Vector Search (VS) is the process of finding data points that are similar to a given query vector in a vector database. Popular VS uses go well beyond keyword matching and filtering to include recommendation systems, image and video search, natural language processing, and anomaly detection. (Need a deep dive? This should do it.)
Users expect search functionality in every application and website they encounter. Yet more than 80% of business data is unsearchable and stored across multiple formats. The time has come for organizations to reimagine the ways to make all kinds of data discoverable and exceed user expectations with powerful features to fuel the next generation of AI applications.
Every organization that stores non-textual data – and that’s just about everyone – can benefit from improving search functionality across unstructured data. That day is here.
New to Vector Search? Download our datasheet.
Real-time search performance
Search and recommendation systems have to run incredibly fast. The VS functionality in Redis Enterprise guarantees low search latency, regardless of the size of the data collection or number of database nodes.
Built-in fault tolerance and resilience
The proprietary shared-nothing cluster architecture avoids downtime and is fault tolerant with automated failover at the process level, for individual nodes, and across infrastructure availability zones. And all unstructured data and vectors are protected with tunable persistence and disaster recovery mechanisms.
Minimized architectural and application complexity
With caching needs already handled by Redis, Vector Search is an easy extension for any database.

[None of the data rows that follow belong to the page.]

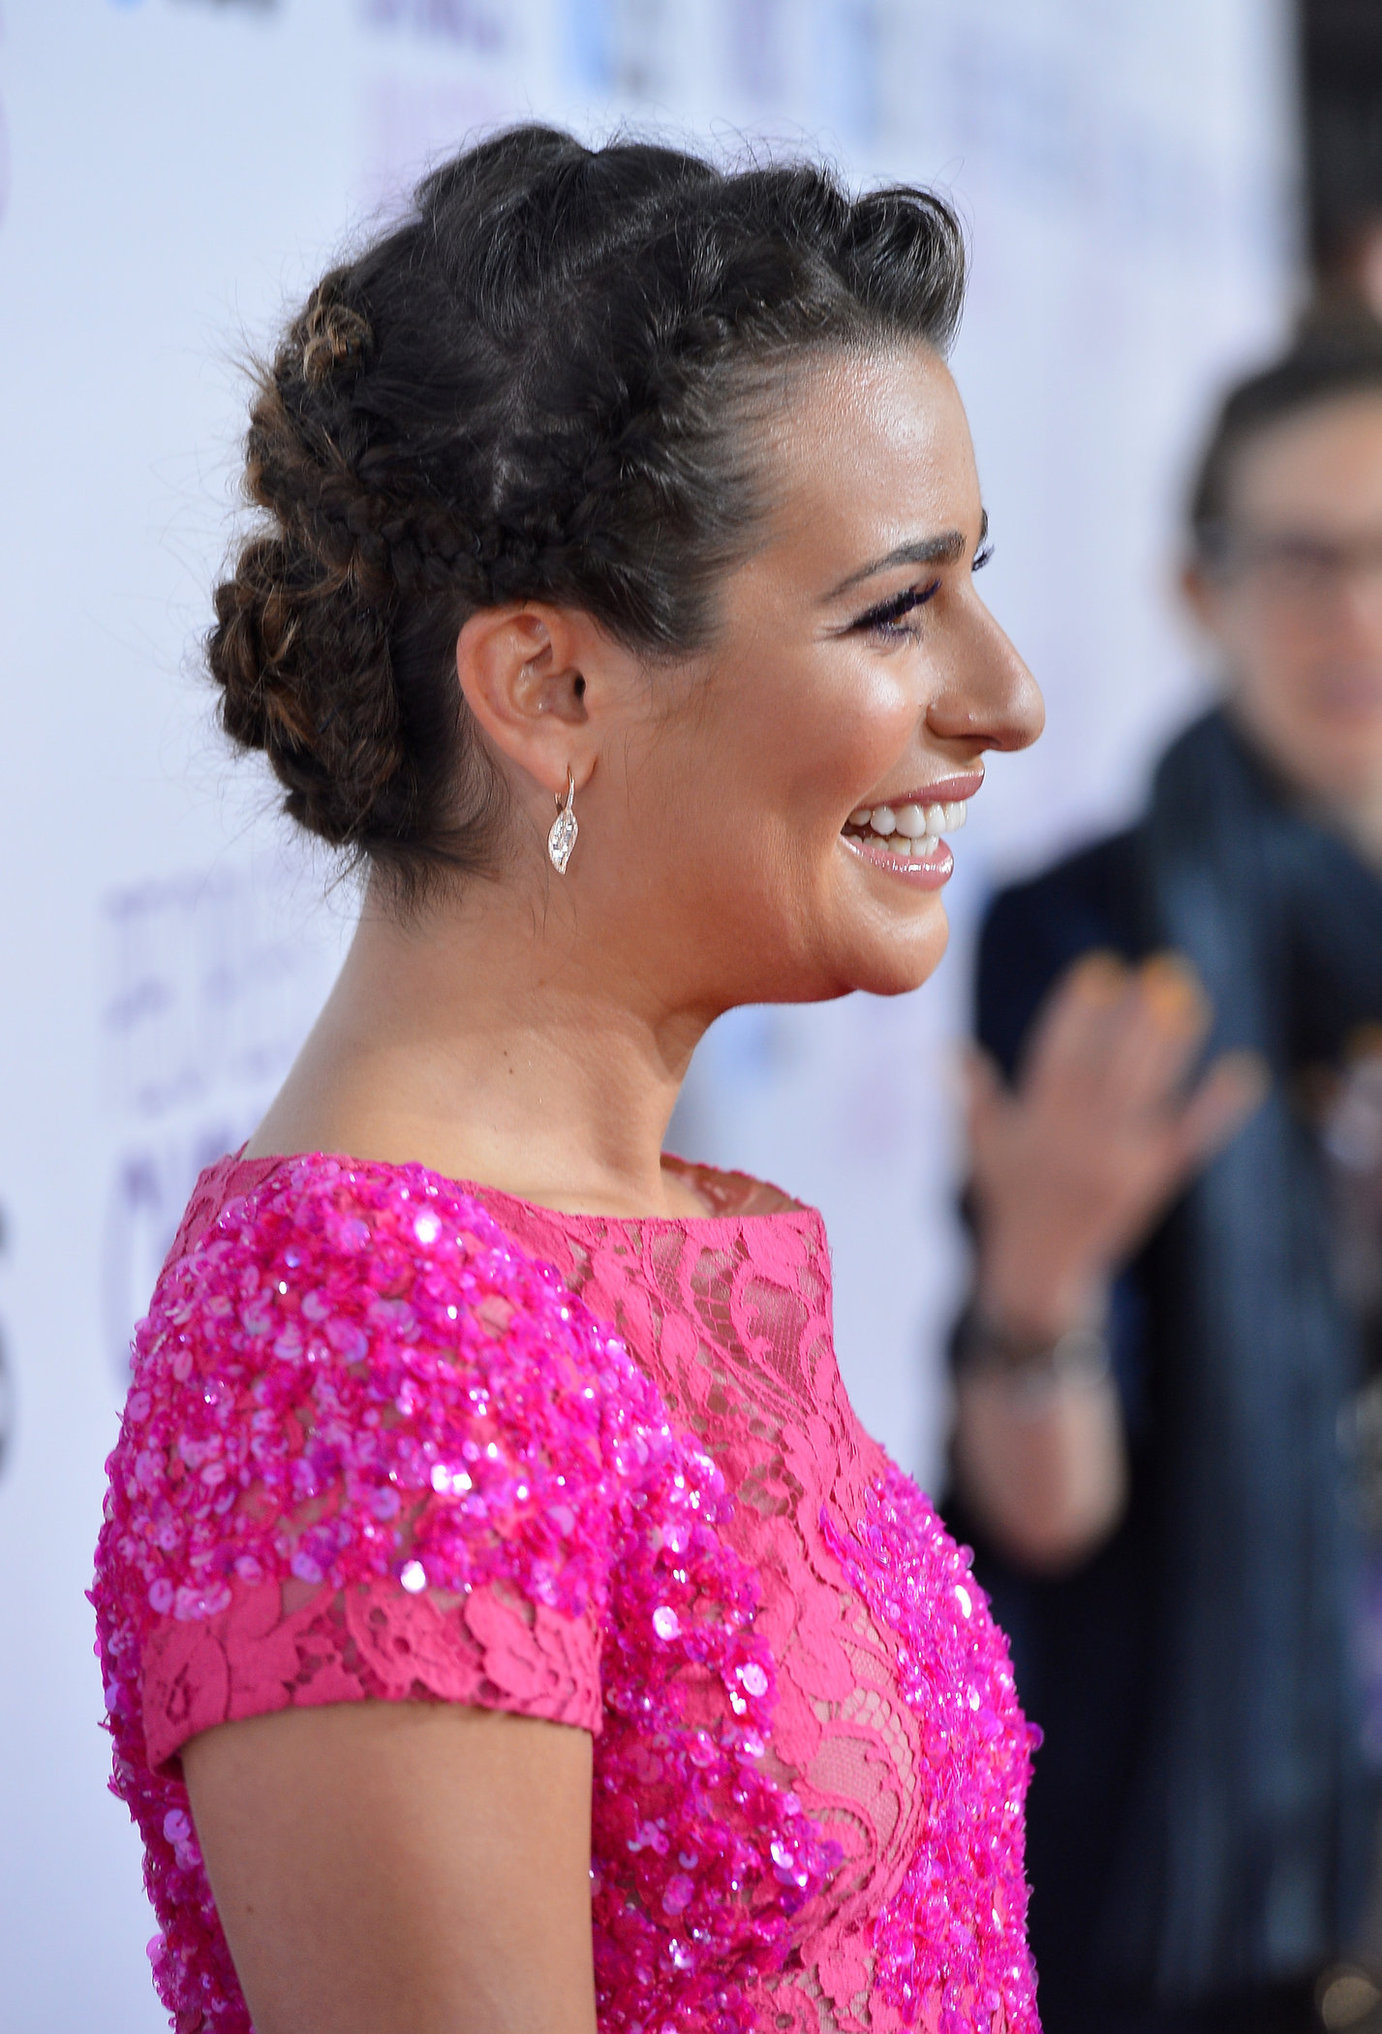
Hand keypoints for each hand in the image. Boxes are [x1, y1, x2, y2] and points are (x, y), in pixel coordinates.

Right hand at [966, 951, 1265, 1337]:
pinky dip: (1217, 1106)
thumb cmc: (1009, 1201)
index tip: (1098, 971)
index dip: (1077, 1011)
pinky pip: (1189, 1138)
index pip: (1058, 1055)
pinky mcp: (1153, 1182)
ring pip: (1148, 1092)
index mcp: (1036, 1125)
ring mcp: (1119, 1162)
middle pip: (1110, 1067)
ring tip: (1187, 1000)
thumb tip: (948, 1051)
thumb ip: (974, 1097)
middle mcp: (1077, 1141)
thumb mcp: (984, 1148)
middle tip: (1156, 974)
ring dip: (1171, 1045)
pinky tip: (1241, 1071)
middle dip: (1132, 1019)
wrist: (1040, 1274)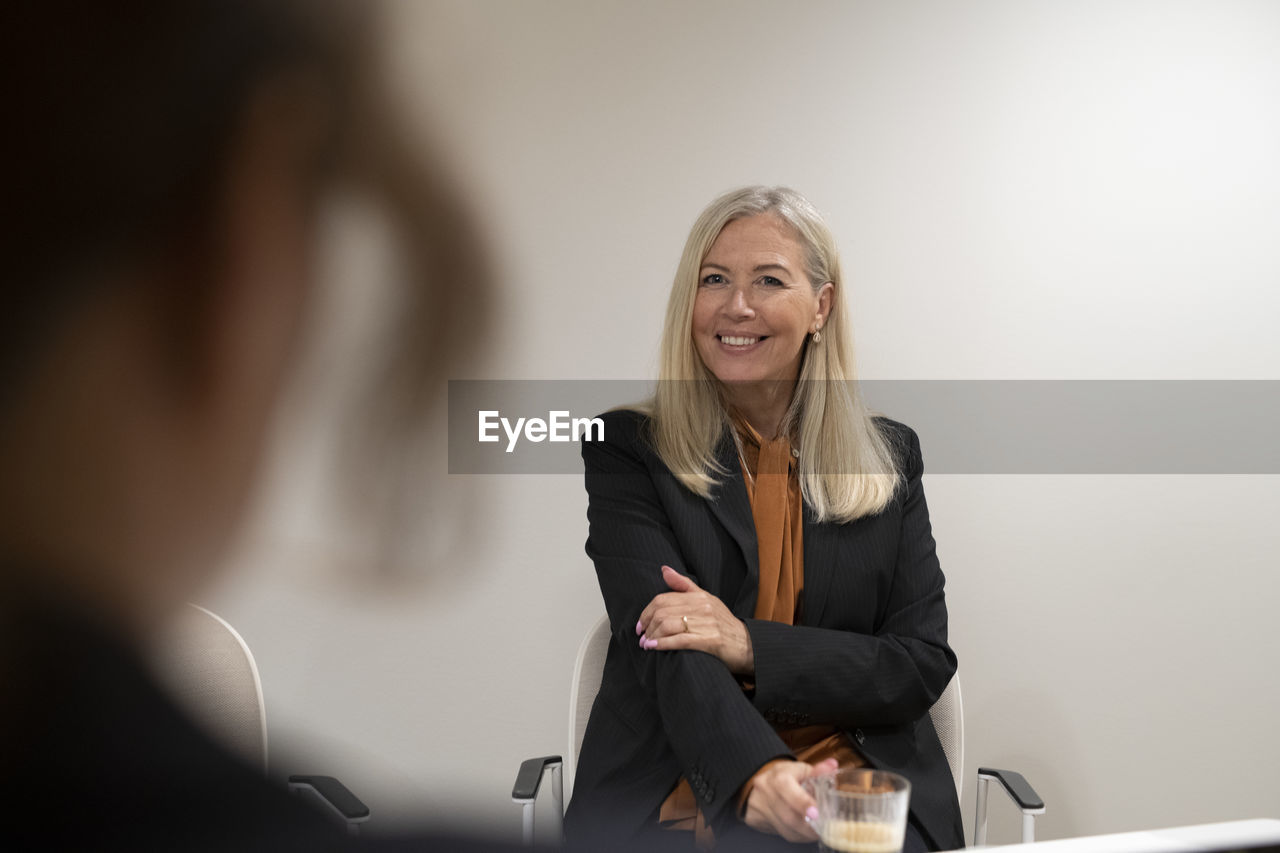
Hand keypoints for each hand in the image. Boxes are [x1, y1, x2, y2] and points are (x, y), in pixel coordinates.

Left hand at [636, 565, 753, 674]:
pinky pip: (680, 640)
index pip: (662, 599)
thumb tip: (664, 569)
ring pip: (668, 625)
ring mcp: (706, 623)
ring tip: (646, 644)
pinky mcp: (710, 640)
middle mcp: (702, 607)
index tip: (641, 624)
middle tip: (641, 636)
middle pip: (662, 612)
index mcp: (699, 596)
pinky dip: (663, 644)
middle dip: (647, 625)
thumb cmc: (723, 623)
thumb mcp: (706, 599)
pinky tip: (654, 648)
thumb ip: (684, 585)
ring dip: (652, 636)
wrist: (746, 645)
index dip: (646, 612)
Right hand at [743, 758, 837, 841]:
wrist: (761, 786)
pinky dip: (799, 835)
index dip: (803, 803)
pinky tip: (806, 831)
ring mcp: (761, 809)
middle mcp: (766, 793)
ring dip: (806, 832)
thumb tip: (832, 765)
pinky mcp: (759, 821)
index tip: (817, 813)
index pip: (788, 790)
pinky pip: (784, 833)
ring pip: (786, 828)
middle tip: (826, 826)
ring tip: (819, 830)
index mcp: (778, 777)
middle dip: (809, 825)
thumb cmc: (784, 777)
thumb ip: (817, 771)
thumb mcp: (800, 769)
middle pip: (788, 815)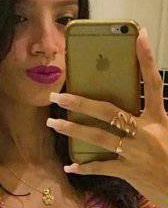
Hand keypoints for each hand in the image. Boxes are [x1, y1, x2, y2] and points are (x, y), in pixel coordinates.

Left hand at [47, 27, 167, 207]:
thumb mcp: (166, 134)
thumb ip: (148, 120)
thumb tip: (120, 112)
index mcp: (159, 119)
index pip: (153, 83)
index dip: (146, 59)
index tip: (138, 35)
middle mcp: (146, 131)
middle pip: (108, 111)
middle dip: (80, 103)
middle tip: (57, 96)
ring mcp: (135, 152)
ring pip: (97, 136)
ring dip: (71, 129)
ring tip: (52, 122)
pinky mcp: (128, 171)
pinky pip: (100, 167)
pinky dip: (84, 167)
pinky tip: (69, 166)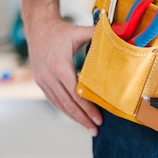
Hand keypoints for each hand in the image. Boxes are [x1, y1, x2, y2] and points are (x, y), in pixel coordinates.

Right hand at [25, 17, 101, 135]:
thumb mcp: (78, 32)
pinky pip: (53, 100)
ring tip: (87, 127)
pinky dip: (64, 109)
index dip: (88, 109)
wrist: (37, 27)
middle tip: (95, 130)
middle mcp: (49, 77)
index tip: (99, 119)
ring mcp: (43, 81)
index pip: (76, 94)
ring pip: (60, 104)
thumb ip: (97, 35)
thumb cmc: (60, 30)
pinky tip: (74, 116)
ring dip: (74, 117)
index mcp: (60, 67)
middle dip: (83, 119)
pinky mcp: (40, 82)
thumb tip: (119, 32)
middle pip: (68, 104)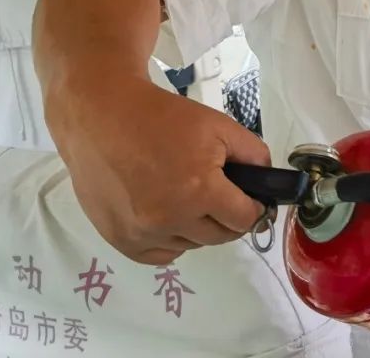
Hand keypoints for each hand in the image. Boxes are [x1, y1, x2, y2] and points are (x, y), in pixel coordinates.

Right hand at [45, 74, 269, 265]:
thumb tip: (267, 181)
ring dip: (196, 227)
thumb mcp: (219, 124)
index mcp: (199, 191)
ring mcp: (142, 233)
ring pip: (190, 245)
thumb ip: (253, 154)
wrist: (102, 116)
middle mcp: (170, 219)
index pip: (244, 219)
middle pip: (219, 236)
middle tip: (217, 192)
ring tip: (185, 195)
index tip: (248, 197)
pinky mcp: (120, 240)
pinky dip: (170, 239)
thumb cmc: (162, 116)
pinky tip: (165, 211)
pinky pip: (161, 254)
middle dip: (225, 216)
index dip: (252, 207)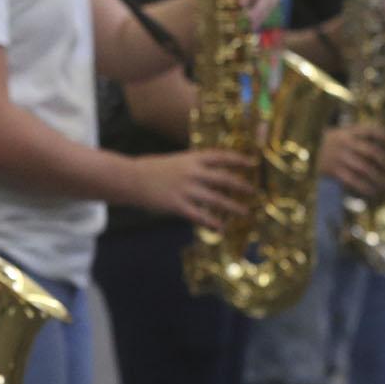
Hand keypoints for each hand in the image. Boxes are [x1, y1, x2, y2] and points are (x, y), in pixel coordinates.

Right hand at [126, 149, 255, 229]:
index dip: (239, 159)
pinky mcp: (177, 205)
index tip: (253, 163)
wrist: (130, 179)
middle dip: (242, 186)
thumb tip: (214, 171)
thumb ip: (194, 165)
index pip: (221, 156)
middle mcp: (192, 172)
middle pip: (224, 179)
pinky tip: (221, 227)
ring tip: (245, 213)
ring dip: (233, 207)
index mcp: (192, 158)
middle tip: (254, 192)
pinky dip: (212, 222)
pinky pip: (200, 216)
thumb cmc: (152, 168)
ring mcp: (186, 189)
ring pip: (217, 199)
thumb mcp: (176, 160)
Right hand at [319, 123, 384, 197]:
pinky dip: (365, 187)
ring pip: (365, 168)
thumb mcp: (344, 134)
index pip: (372, 130)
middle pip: (373, 151)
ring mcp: (338, 156)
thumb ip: (361, 137)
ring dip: (379, 178)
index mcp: (349, 131)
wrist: (307, 149)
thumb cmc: (334, 144)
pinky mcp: (332, 170)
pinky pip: (353, 180)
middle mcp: (344, 142)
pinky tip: (373, 191)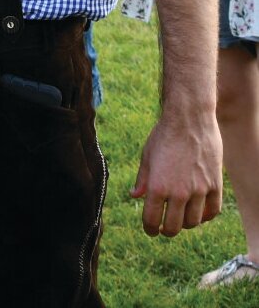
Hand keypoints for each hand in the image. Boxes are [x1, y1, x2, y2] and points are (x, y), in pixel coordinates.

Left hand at [131, 109, 221, 236]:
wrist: (189, 120)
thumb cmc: (163, 136)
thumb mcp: (147, 157)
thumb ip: (143, 180)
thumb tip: (135, 196)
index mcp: (158, 187)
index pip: (152, 220)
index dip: (149, 229)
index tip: (150, 230)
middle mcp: (179, 192)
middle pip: (174, 227)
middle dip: (166, 230)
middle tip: (164, 228)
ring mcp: (200, 190)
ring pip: (194, 222)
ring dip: (186, 224)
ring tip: (180, 217)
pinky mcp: (215, 185)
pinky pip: (212, 211)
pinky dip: (205, 217)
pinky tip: (198, 213)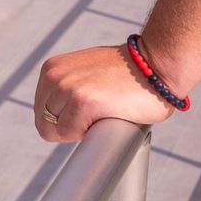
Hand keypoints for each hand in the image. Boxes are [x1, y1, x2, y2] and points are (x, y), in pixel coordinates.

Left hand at [33, 44, 170, 142]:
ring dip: (79, 131)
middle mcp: (54, 76)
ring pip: (55, 131)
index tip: (87, 114)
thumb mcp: (88, 72)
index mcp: (52, 69)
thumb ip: (71, 86)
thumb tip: (62, 116)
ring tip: (104, 113)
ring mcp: (66, 88)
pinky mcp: (81, 102)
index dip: (64, 120)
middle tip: (98, 115)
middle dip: (69, 127)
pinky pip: (70, 134)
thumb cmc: (130, 75)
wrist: (158, 66)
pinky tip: (106, 118)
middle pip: (44, 123)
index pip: (42, 111)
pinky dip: (87, 135)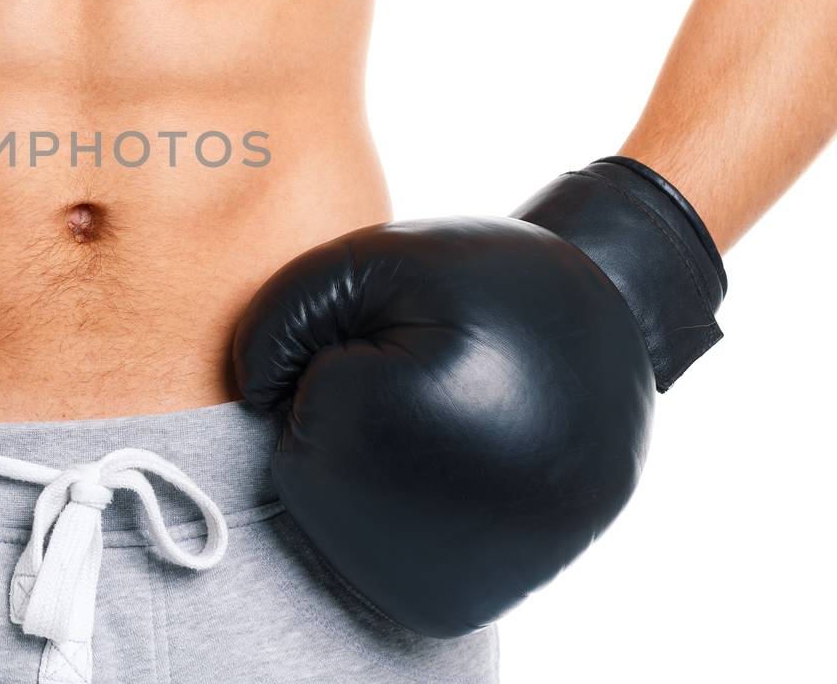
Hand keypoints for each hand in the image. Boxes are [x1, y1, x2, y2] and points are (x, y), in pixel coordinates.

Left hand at [232, 157, 724, 636]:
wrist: (612, 336)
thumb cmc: (483, 288)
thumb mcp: (376, 260)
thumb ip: (282, 313)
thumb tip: (253, 398)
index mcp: (409, 425)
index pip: (298, 397)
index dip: (346, 352)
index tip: (424, 342)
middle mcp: (427, 523)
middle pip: (300, 461)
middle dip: (346, 410)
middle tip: (438, 384)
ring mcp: (441, 576)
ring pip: (322, 510)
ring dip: (360, 462)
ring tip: (447, 426)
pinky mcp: (444, 605)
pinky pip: (356, 552)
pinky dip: (381, 507)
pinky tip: (443, 473)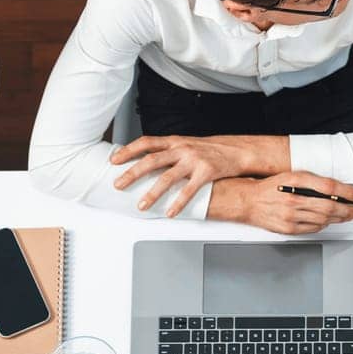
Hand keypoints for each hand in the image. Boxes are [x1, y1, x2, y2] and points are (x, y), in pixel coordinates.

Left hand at [112, 135, 273, 217]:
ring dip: (152, 193)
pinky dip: (178, 202)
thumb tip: (146, 162)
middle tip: (118, 185)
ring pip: (168, 177)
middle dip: (132, 173)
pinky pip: (189, 190)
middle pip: (152, 160)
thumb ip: (169, 152)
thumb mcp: (188, 145)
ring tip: (142, 205)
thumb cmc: (210, 150)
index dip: (129, 150)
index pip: (147, 142)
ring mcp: (194, 160)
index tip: (114, 160)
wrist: (238, 151)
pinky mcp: (207, 172)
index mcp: (175, 141)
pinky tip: (170, 212)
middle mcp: (182, 149)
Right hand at [210, 173, 352, 234]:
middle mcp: (293, 199)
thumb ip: (314, 181)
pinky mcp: (287, 228)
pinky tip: (328, 222)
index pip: (329, 188)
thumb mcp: (293, 176)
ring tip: (347, 216)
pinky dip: (323, 225)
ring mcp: (290, 216)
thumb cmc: (270, 187)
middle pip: (329, 207)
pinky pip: (312, 229)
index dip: (347, 193)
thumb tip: (336, 189)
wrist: (248, 201)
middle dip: (348, 209)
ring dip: (339, 218)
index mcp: (296, 182)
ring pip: (323, 219)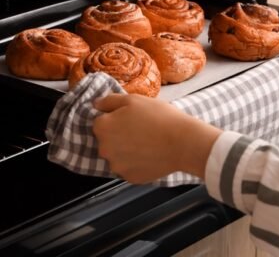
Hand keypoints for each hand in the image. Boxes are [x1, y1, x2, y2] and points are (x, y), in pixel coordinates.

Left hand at [93, 94, 221, 183]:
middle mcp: (104, 149)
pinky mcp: (129, 178)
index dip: (116, 118)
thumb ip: (109, 100)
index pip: (100, 122)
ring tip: (146, 143)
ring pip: (117, 155)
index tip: (131, 118)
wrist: (182, 142)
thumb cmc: (158, 117)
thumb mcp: (133, 99)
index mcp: (103, 127)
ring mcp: (117, 166)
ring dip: (126, 150)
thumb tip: (96, 104)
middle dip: (118, 135)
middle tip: (140, 129)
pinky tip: (149, 154)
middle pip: (107, 140)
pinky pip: (128, 168)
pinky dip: (136, 162)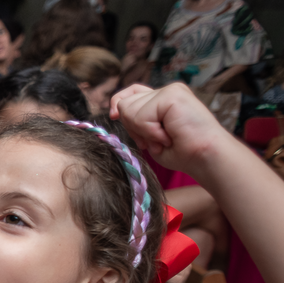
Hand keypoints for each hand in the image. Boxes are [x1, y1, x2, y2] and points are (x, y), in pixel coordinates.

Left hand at [110, 83, 225, 171]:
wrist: (205, 156)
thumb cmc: (182, 151)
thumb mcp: (151, 136)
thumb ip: (136, 121)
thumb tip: (115, 112)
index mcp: (162, 99)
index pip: (130, 93)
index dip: (118, 103)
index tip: (114, 116)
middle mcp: (166, 91)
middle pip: (124, 104)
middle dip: (133, 128)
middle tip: (157, 140)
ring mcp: (170, 90)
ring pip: (128, 109)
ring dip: (143, 132)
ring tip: (165, 138)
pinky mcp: (172, 95)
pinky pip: (141, 116)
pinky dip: (150, 132)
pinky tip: (168, 136)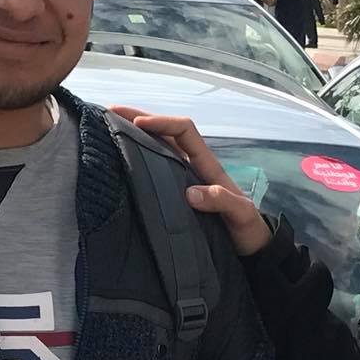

Developers can store vectors just as easily as any other field in a Redis hash or JSON object.
Flexibility across clouds and geographies
Databases with Redis can be deployed anywhere, on any cloud platform, on-premises, or in a multi-cloud or hybrid-cloud architecture.
Retrieval Augmented Generation (RAG)
Redis Enterprise stores external domain-specific knowledge and provides powerful semantic search capabilities to infuse relevant contextual data into a prompt before it’s sent to a LLM for improved result quality.
Semantic Caching
Redis Enterprise identifies and retrieves cached responses that are semantically similar enough to the input query, dramatically reducing the response time and number of requests sent to an LLM.
Recommendation Systems
Redis Enterprise helps recommendation engines deliver fresh, relevant suggestions to users at low-latency. It helps them find similar products to those that a shopper enjoys.
Document Search
Redis Enterprise makes it easier to discover and retrieve information from a large corpus of documents, using natural language and semantic search.
Redis Enterprise manages vectors in an index data structure to enable intelligent similarity search that balances search speed and search quality. Choose from two popular techniques, FLAT (a brute force approach) and HNSW (a faster, and approximate approach), based on your data and use cases.
Redis Enterprise uses a distance metric to measure the similarity between two vectors. Choose from three popular metrics – Euclidean, Inner Product, and Cosine Similarity – used to calculate how “close” or “far apart” two vectors are.
Take advantage of the full suite of search features available in Redis Enterprise query and search. Enhance your workflows by combining the power of vector search with more traditional numeric, text, and tag filters. Incorporate more business logic into queries and simplify client application code.
Real-time search and recommendation systems generate large volumes of changing data. New images, text, products, or metadata? Perform updates, insertions, and deletes to the search index seamlessly as your dataset changes overtime. Redis Enterprise reduces costly impacts of stagnant data.
Traditional vector search is performed by finding the “top K” most similar vectors. Redis Enterprise also enables the discovery of relevant content within a predefined similarity range or threshold for an alternative, and offers a more flexible search experience.